:: Given text ::
►
The lovely and dynamic Uggams, who won a Tony award for "Hallelujah,
Baby!" and a Tony nomination for best leading actress for her
performance in August Wilson’s "King Headley," is a constant
source of joy and illumination and gives her big solo, "Willing
to Go," more reason for the world to love and honor the blues
than all the strained historic and metaphoric embroidery insinuated
around her. Tony winner (for "The Life") Cooper, who recently
concluded an engagement at Trenton’s Passage Theater as "Paul
Robeson," stops the show with his resounding singing voice. He
does it again with Fernandez playing dueling harmonicas. McElroy,
who appeared locally with Uggams in the Crossroads production of
"Play On," also teams up with Cooper in the hilarious "Motor
Scooter," a rousing shouting and empowering male-bonding number.
The spirited Hicks, who has been with the show during its lengthy
tour, is another singing dynamo. Her transformation into a fiery and
fearless up-stager in the gospel styled "Movin’ On" works
the audience into a frenzy. Fernandez takes on the challenge of a
role that has him appear first as slithering and slimy villain, but
then wins us over as in his metamorphoses into a slick and sensual
being. Much credit goes to Oskar Eustis, whose direction keeps everything
rooted more in the music rather than in the magic.
Technical credits, including Eugene Lee’s unit set that combines elements
of Egypt and Alabama (no kidding), Toni-Leslie James’ costumes circa
1966, and Natasha Katz’s flashy lighting are first rate. Adding to
this unusual musical experience is the terrific off-stage playing
of keyboardist George Caldwell, guitarists Billy Thompson and Billy
"Spaceman" Patterson, drummer Toby Williams, and Anderson
Edwards on bass. Forget the plot. By the end, you will be clapping
for the thunder created by the marvelous performers and by the music.
It was enough for me. HH
— Simon Saltzman
Minetta Lane, New York, 212-307-4100.
◄
:: Records shown ::
►
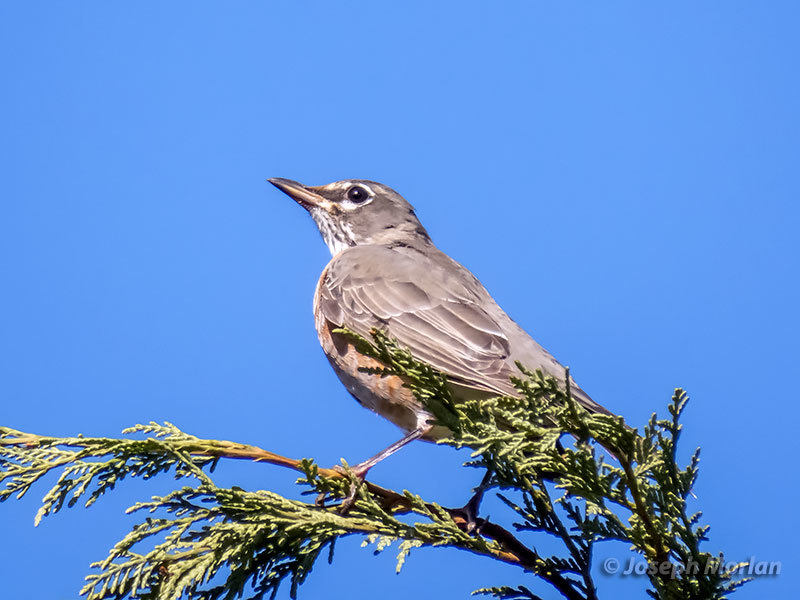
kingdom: Animalia
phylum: Chordata
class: Aves
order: Passeriformes
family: Turdidae
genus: Turdus
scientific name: Turdus migratorius
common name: American robin
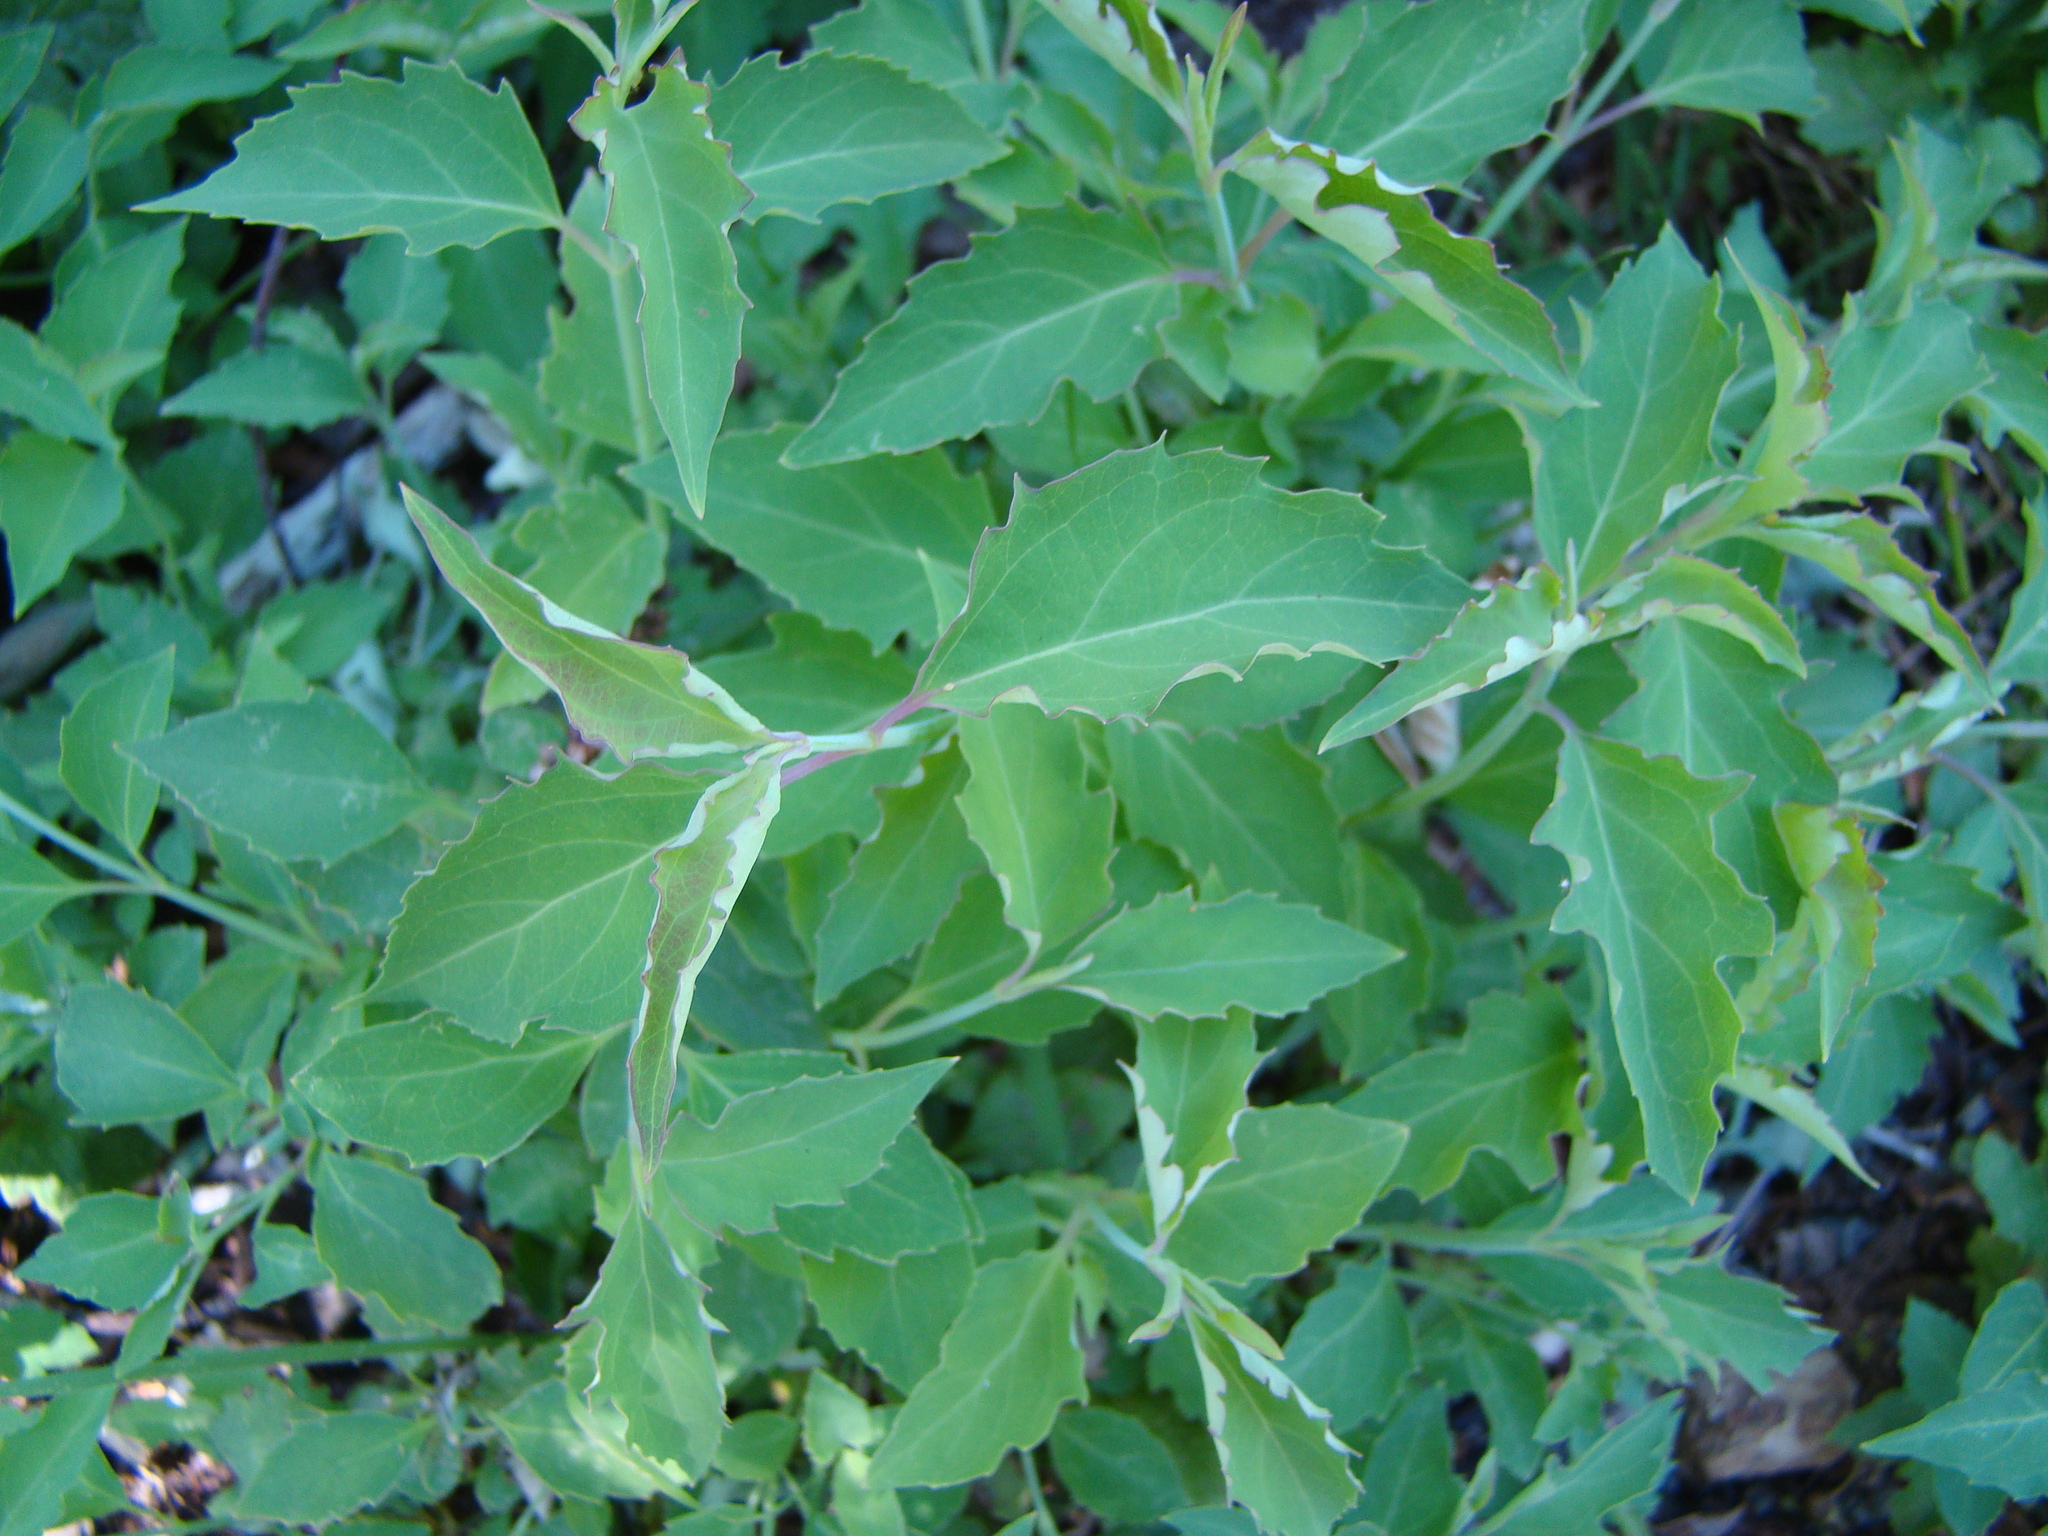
◄
:: Exercise instructions ::
1. Repeat the passage of the review from "Technical credits, including" up to and including "by the music.".
2. In the review, who plays keyboard off-stage?
The lines after the review come from a separate source.

:: Task-by-task answers ::
1.
Technical credits, including Eugene Lee’s unit set that combines elements
of Egypt and Alabama (no kidding), Toni-Leslie James’ costumes circa
1966, and Natasha Katz’s flashy lighting are first rate. Adding to
this unusual musical experience is the terrific off-stage playing
of keyboardist George Caldwell, guitarists Billy Thompson and Billy
"Spaceman" Patterson, drummer Toby Williams, and Anderson
Edwards on bass. Forget the plot. By the end, you will be clapping
for the thunder created by the marvelous performers and by the music.

2. George Caldwell